Below is a block of records: output all of them exactly and leave out the pictures.

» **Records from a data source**
★ ★ ★ ★ ★ ★ ★

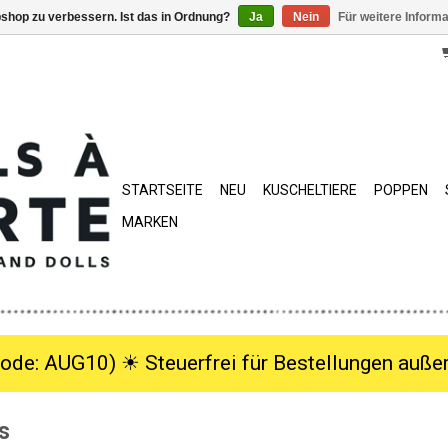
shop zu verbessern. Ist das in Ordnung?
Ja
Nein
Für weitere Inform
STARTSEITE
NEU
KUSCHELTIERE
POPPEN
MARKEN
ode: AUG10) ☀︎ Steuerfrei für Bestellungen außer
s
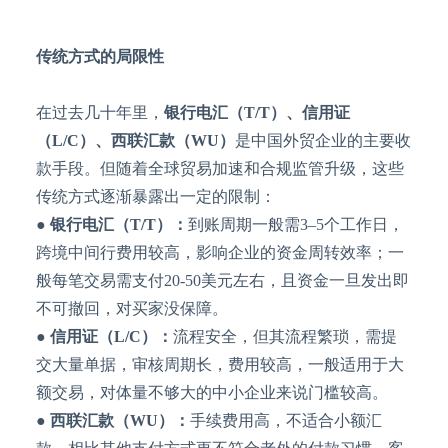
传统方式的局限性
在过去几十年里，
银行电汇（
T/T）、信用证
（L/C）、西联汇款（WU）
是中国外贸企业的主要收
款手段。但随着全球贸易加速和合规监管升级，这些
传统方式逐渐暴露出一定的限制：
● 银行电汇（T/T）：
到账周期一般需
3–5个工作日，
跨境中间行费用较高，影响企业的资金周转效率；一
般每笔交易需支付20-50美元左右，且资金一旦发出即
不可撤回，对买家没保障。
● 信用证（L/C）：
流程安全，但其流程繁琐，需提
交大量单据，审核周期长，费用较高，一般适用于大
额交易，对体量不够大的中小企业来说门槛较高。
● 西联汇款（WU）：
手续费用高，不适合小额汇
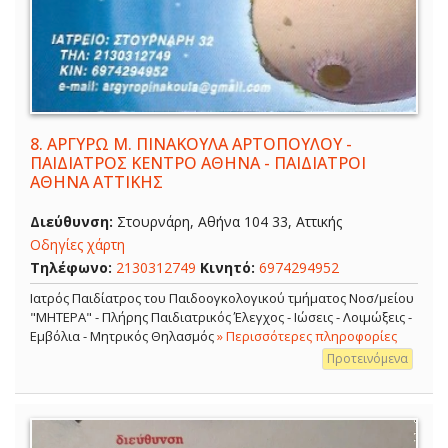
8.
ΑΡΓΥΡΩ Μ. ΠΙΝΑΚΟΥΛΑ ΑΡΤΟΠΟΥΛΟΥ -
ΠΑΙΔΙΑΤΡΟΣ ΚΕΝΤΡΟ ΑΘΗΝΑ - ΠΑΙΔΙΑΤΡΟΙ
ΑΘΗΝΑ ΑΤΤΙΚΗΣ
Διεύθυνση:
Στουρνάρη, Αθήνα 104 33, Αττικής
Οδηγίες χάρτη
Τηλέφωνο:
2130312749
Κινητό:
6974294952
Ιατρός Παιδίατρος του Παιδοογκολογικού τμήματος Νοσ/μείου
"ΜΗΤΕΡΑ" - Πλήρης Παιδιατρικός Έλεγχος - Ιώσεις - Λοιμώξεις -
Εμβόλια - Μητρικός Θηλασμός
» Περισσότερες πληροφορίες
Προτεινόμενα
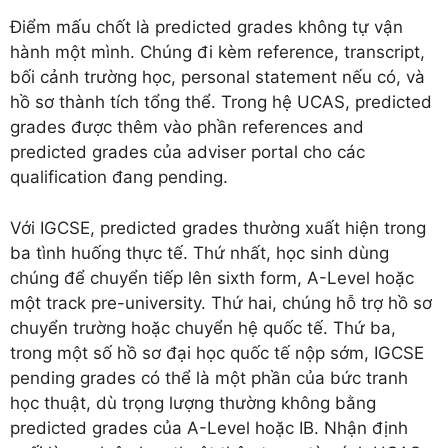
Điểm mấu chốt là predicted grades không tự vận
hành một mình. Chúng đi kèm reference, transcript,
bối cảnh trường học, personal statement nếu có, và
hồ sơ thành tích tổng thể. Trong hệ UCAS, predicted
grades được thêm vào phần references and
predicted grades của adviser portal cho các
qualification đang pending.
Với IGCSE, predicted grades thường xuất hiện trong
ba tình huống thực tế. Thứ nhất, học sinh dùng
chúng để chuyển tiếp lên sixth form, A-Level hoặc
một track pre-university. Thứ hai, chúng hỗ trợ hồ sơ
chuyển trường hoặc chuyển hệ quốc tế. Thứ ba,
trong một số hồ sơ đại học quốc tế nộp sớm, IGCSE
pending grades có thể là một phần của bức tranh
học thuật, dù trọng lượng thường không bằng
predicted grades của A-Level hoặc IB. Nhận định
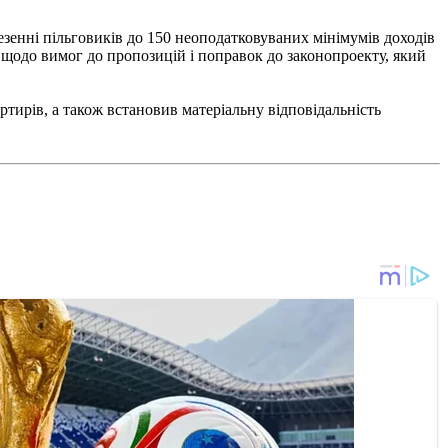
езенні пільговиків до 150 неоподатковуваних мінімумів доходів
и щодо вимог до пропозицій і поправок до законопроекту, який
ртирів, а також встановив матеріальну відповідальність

★ ★ ★ ★ ★ ★ ★

» **Answer space**
shop zu verbessern. Ist das in Ordnung?
Ja
Nein
Für weitere Inform
STARTSEITE
NEU
KUSCHELTIERE
POPPEN
MARKEN
ode: AUG10) ☀︎ Steuerfrei für Bestellungen außer
s
传统方式的局限性
在过去几十年里，
银行电汇（
T/T）、信用证
（L/C）、西联汇款（WU）
是中国外贸企业的主要收
款手段。但随着全球贸易加速和合规监管升级，这些
传统方式逐渐暴露出一定的限制：
● 银行电汇（T/T）：
到账周期一般需
3–5个工作日，
跨境中间行费用较高，影响企业的资金周转效率；一
般每笔交易需支付20-50美元左右，且资金一旦发出即
不可撤回，对买家没保障。
● 信用证（L/C）：
流程安全，但其流程繁琐，需提
交大量单据，审核周期长，费用较高，一般适用于大
额交易，对体量不够大的中小企业来说门槛较高。
● 西联汇款（WU）：
手续费用高，不适合小额汇
8.
ΑΡΓΥΡΩ Μ. ΠΙΝΑΚΟΥΛΑ ΑΡΤΟΠΟΥΛΟΥ -
ΠΑΙΔΙΑΤΡΟΣ ΚΕΝΤΡΟ ΑΘΗΝΑ - ΠΑΙΔΙΑΤΡΟΙ
ΑΘΗΝΑ ΑΤΤΙΚΗΣ
Διεύθυνση:
Στουρνάρη, Αθήνα 104 33, Αττικής
Οδηγίες χάρτη
Τηλέφωνο:
2130312749
Κινητό:
6974294952
Ιατρός Παιδίατρος του Παιδοογκολογικού τμήματος Νοσ/μείου
"ΜΗΤΕΡΑ" - Πλήρης Παιδιατρικός Έλεγχος - Ιώσεις - Λοιμώξεις -
Εμβόλια - Μητρικός Θηλασμός
» Περισσότερες πληροφορίες
Προτεινόμενα
Điểm mấu chốt là predicted grades không tự vận
hành một mình. Chúng đi kèm reference, transcript,
bối cảnh trường học, personal statement nếu có, và
hồ sơ thành tích tổng thể. Trong hệ UCAS, predicted
grades được thêm vào phần references and
predicted grades của adviser portal cho các
qualification đang pending.
Với IGCSE, predicted grades thường xuất hiện trong
ba tình huống thực tế. Thứ nhất, học sinh dùng
chúng để chuyển tiếp lên sixth form, A-Level hoặc
một track pre-university. Thứ hai, chúng hỗ trợ hồ sơ
chuyển trường hoặc chuyển hệ quốc tế. Thứ ba,
trong một số hồ sơ đại học quốc tế nộp sớm, IGCSE
pending grades có thể là một phần của bức tranh
học thuật, dù trọng lượng thường không bằng
predicted grades của A-Level hoặc IB. Nhận định
езенні пільговиків до 150 неоподатковуваних мінімумів доходів
и щодо вимог до пропозицій і поправок до законопроекту, який
ртирів, а також встановив матеріальну відповідальність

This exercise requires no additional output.